Dass ein Bauantrag, den die Klägerin im Hinblick auf die umstrittene Treppenliftanlage gestellt hat, nicht beschieden wurde, weil die Errichtung von Treppenliftanlagen der hier in Rede stehenden Art gemäß § 65 Abs. 1 Nr. 12 a BauO NRW keiner Baugenehmigung bedarf, schließt ein späteres bauordnungsrechtliches Vorgehen des Beklagten gegen das Vorhaben nicht aus. Insbesondere stellt sich ein solches Vorgehen nicht als ermessensfehlerhaft dar. Die Bauaufsichtsbehörde ist grundsätzlich nicht verpflichtet, genehmigungsfreie Vorhaben, von denen sie Kenntnis erlangt, auf ihre Übereinstimmung mit dem materiellen Baurecht hin zu prüfen (§ 65 Abs. 4 BauO NRW) und gegebenenfalls vorbeugend tätig zu werden. Es ist vielmehr Aufgabe des Bauherrn, darauf zu achten, dass das genehmigungsfreie Vorhaben den materiellen Anforderungen der Bauordnung und der sonstigen öffentlichrechtlichen Vorschriften genügt.

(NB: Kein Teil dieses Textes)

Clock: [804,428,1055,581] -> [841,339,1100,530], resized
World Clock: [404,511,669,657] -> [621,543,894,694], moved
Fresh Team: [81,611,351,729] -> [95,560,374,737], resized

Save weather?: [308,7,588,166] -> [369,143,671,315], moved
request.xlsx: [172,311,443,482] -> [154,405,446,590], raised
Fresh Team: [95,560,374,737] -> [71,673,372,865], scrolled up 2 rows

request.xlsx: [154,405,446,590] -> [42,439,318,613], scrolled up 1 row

Der Einwand, flüchtende Personen könnten in Panik auch auf einer Treppe mit 1 m Laufbreite ins Stolpern geraten, liegt neben der Sache. Die bauordnungsrechtlichen Anforderungen des § 36 Abs. 5 BauO NRW sind fachlich fundierte Mindestanforderungen, die mögliche Gefahren minimieren sollen. Anhaltspunkte dafür, dass im vorliegenden Fall - unter Berücksichtigung der vom Gesetz angestrebten Gefahrenminimierung - ausnahmsweise eine Treppe mit einer Laufbreite von 59,5 cm genügt, sind dem Zulassungsvorbringen nicht zu entnehmen.

Soweit die Klägerin meint, mit der Errichtung einer zusätzlichen Feuertreppe gegenüber der Beseitigungsanordnung ein geeignetes Austauschmittel anbieten zu können, berührt ein solches Angebot die vom Verwaltungsgericht angenommene Rechtmäßigkeit der Ordnungsverfügung nicht. Das angebotene Austauschmittel - sollte es sich tatsächlich als geeignet erweisen - kann allenfalls bei der Vollstreckung der Ordnungsverfügung von Bedeutung sein.

Die Kostenentscheidung folgt aus § 154 Abs. 2 VwGO.

Die Streitwertfestsetzung beruht auf § 13 Abs. 1 Satz 2 GKG.

Mit der Ablehnung des Antrags wird das angefochtene Urteil rechtskräftig (§ 124 a Abs. 5 Satz 4 VwGO).